Seorang pemuda memutuskan untuk mengambil jeda sebelum melanjutkan perjalanan sekolahnya ke perguruan tinggi. Sebuah keputusan yang tidak umum, dan menjadi tampak mencolok jika dibandingkan dengan arus utama remaja yang “sewajarnya” langsung melanjutkan perkuliahan selepas lulus SMA. Bukan sebuah keputusan yang mudah untuk ditanggungnya, sebab banyak orang mengasihani dirinya yang tidak langsung berkuliah. Bentuk kasihan yang ia terima berkisar antara mencemaskan masa depannya atau menyalahkan masa lalunya. Namun, ia memilih untuk mengasihi dirinya secara konkrit.

Ia paham benar bahwa semasa sekolah, ia tidak sungguh-sungguh belajar secara akademis. Kegiatannya lebih banyak bermain dan berorganisasi, menghabiskan waktu bersenang-senang tanpa harus terlalu memusingkan masa depan. Tibalah di penghujung SMA, ia akui, bahwa ia menyesal karena masih belum tahu akan menjadi apa dan jalan apa yang harus ia tapaki kemudian. Sementara teman-temannya sudah mengirimkan aplikasi ke berbagai universitas, sudah tahu jurusan yang mau ditekuni, dan menyiapkan mental untuk ujian-ujian berikutnya. Beberapa yang “senasib” dengannya, pasrah saja untuk cap-cip-cup dalam mengisi formulir pendaftaran kuliah: jurusan apa saja yang penting kuliah.

Ia memilih untuk tidak gegabah. Berhenti sejenak sambil bersiap menemukan beberapa petunjuk tentang dirinya. Pertanyaan seputar: apa cita-citaku? bidang apa yang paling memantik rasa ingin tahuku? bagaimana caranya mengejar pengetahuan-pengetahuan dasar yang dulu hanya sekadar mampir untuk nilai rapor? dan, keterampilan apa yang saja yang aku punya selama ini?

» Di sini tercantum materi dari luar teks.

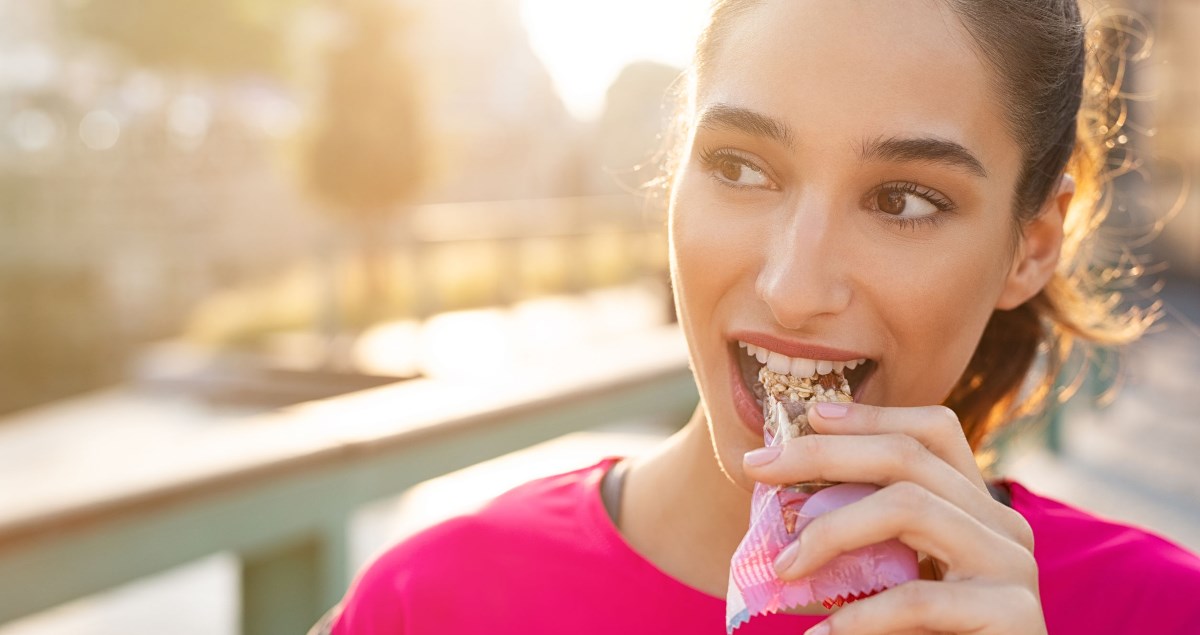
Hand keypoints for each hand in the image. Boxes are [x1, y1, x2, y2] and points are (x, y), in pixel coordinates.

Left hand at [741, 402, 1044, 634]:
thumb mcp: (894, 580)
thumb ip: (867, 541)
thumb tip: (784, 504)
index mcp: (980, 510)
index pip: (934, 433)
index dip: (871, 416)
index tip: (809, 416)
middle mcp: (1005, 527)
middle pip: (909, 457)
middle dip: (823, 454)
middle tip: (757, 469)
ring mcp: (1014, 567)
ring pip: (909, 507)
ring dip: (831, 531)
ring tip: (784, 567)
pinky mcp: (1013, 616)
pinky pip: (917, 598)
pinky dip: (857, 617)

Tidak mudah untuk berkomitmen dalam menjawab pertanyaan-pertanyaan itu. Kadang ada rasa malas, bosan, dan putus asa, tetapi dengan sedikit pendampingan, ia bisa hadapi dengan gagah berani. Kini, enam bulan sejak ia memutuskan gap year, apa yang ia dapatkan? Paling tidak ada dua hal.

Pertama, ia menemukan ritme baru dalam hariannya dan mulai terampil memegang kendali. Ia tahu kapan harus belajar, kapan harus bersantai, dan kapan harus bersenang-senang. Memiliki rutinitas dan pengelolaan waktu yang sesuai dan pas dengan caranya.

Kedua, ia mampu menyusun gambaran kasar tentang peta karir yang sesuai dengan kemampuan, kesukaan, beberapa daftar target pencapaian, serta seberapa besar motivasi yang ia miliki untuk serius bertanggung jawab menjalani perkuliahan.

Teman seusianya memang banyak yang sudah menggunakan jaket almamater dan berstatus mahasiswa. Namun, apa yang ia miliki saat ini jauh lebih mendasar. Ia tidak harus berlindung di balik jaket dan status mahasiswa untuk dinilai keren. Ia sedang bertransformasi menjadi pribadi yang lebih mahir mengenali dirinya.